Cheshire campaigner meets hospital chief and MP over epilepsy deaths

An epilepsy charity founder has teamed up with her MP and a hospital boss to raise awareness of the condition.

Wendy Shaw met remotely with Crewe and Nantwich MP, Dr Kieran Mullan and Leighton Hospital Chief Executive James Sumner.

She wanted to discuss issues around epilepsy risks and of Sudden Unexpected Death in Epilepsy, known as SUDEP.

Wendy set up the Jon Shaw Foundation last year in honour of her late son, Jon, who died as a result of SUDEP in 2019.

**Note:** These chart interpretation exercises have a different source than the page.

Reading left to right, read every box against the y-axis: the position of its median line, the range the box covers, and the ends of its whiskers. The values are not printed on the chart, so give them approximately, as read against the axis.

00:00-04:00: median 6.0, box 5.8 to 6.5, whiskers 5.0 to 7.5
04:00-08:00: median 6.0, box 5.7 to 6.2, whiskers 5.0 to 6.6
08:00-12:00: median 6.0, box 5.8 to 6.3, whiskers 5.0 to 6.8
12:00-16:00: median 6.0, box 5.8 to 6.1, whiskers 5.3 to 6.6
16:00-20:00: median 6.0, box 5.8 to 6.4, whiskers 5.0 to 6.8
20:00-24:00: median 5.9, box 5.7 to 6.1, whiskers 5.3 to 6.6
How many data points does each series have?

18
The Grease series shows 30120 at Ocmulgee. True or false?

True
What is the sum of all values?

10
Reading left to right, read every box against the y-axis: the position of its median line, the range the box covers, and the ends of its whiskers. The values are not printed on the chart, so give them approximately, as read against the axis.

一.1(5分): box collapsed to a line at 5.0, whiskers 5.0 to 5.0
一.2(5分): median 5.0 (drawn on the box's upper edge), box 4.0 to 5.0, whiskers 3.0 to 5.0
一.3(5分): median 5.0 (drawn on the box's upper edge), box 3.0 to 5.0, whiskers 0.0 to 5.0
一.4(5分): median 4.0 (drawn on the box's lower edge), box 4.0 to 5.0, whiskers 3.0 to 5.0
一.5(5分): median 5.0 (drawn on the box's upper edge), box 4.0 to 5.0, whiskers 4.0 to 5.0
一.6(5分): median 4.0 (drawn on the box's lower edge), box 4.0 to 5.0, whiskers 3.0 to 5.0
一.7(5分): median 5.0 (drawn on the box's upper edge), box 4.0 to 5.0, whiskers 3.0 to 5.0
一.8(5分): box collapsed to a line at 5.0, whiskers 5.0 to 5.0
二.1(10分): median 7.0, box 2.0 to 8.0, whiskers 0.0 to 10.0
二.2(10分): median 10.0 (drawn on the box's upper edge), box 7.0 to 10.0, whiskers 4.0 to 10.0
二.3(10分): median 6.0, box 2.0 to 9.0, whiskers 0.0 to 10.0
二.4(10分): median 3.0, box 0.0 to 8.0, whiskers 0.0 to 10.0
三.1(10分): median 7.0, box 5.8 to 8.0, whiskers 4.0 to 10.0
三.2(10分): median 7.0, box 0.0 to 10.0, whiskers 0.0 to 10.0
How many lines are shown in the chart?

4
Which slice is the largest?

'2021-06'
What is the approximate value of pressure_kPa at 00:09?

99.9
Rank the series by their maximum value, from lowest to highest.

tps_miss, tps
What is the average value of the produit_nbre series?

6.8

As well as aiming to raise awareness of SUDEP, the Jon Shaw Foundation aims to provide financial support for equipment to help young people living with epilepsy to manage their seizures and to support bereaved siblings.

Wendy said: “I set up our charity Jon Shaw Foundation after my son died suddenly in June 2019.

“Aside from the trauma of losing a child suddenly through epilepsy, I also found that his brother’s grief was generally overlooked.

“I didn’t want Jon to have died for nothing, I wanted his name to continue so worked hard to get the charity registered in April 2020.

“It was a great opportunity to talk to James, I think I was able to give them an insight into the trauma of losing a child so suddenly and unexpectedly, James was very positive in the support he could offer to help us achieve our aims.

“I believe that as a result of our meeting we will be able to reach out and support more families who may need us, and I am hopeful that he will support information sharing between clinicians and patients.”

Dr Mullan said: “It was incredibly important to give Wendy a chance to discuss this issue with James to see how we can better to address the issue of SUDEP.

“After meeting with Wendy last year and hearing about her experiences, and I have been interested to find out what current work being done on the NHS about this and I think we can do more.

“Epilepsy can have a major impact on a person’s quality of everyday life and be a real struggle to live with.

“Sudden unexplained death in epilepsy (SUDEP) has affected so many people and families in the UK and I am pleased that action is being taken to raise awareness of this important issue.”